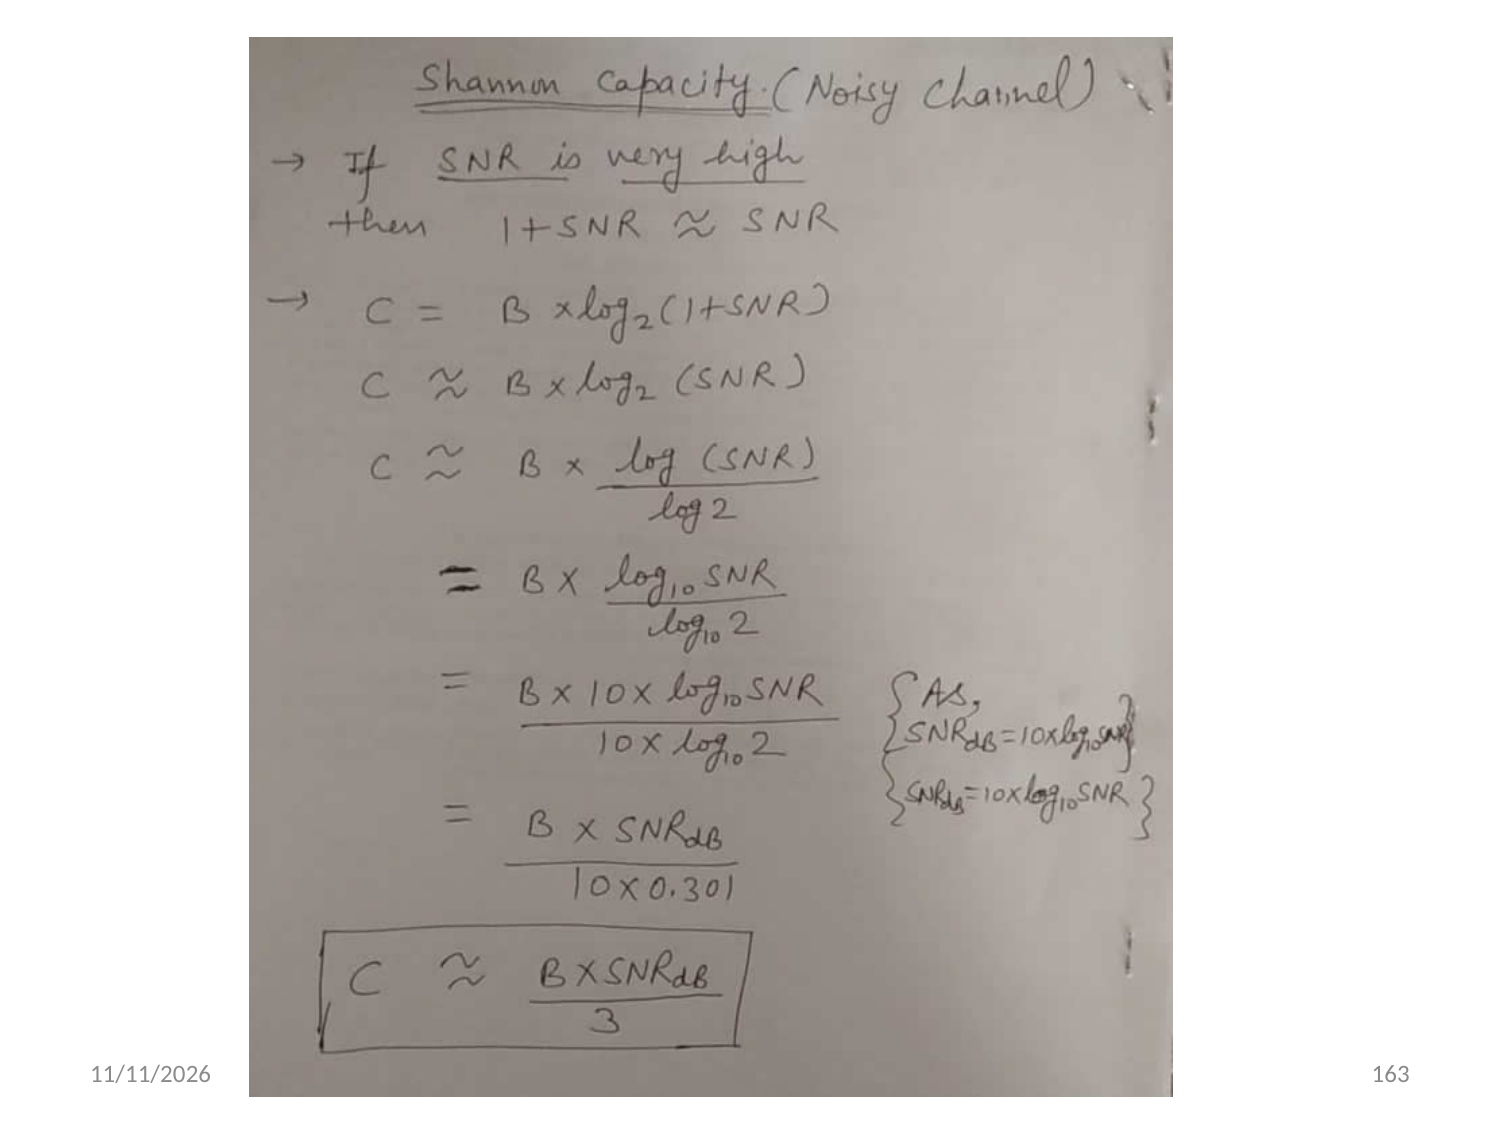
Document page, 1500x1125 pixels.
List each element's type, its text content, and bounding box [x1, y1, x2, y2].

slide_number 163 [1174, 1042, 1425, 1103]
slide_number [75, 1042, 247, 1103]
picture [0, 0, 1500, 1125]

◇ ◇ ◇ ◇ ◇ ◇ ◇

§ **YOUR GOAL**
Return a verbatim transcription of the data, omitting all images.

§ **SOLUTION BELOW**
Document page, 1500x1125 pixels.
List each element's type, its text content, and bounding box [x1, y1, x2, y2].

slide_number 163 [1174, 1042, 1425, 1103]
slide_number [75, 1042, 247, 1103]
picture [0, 0, 1500, 1125]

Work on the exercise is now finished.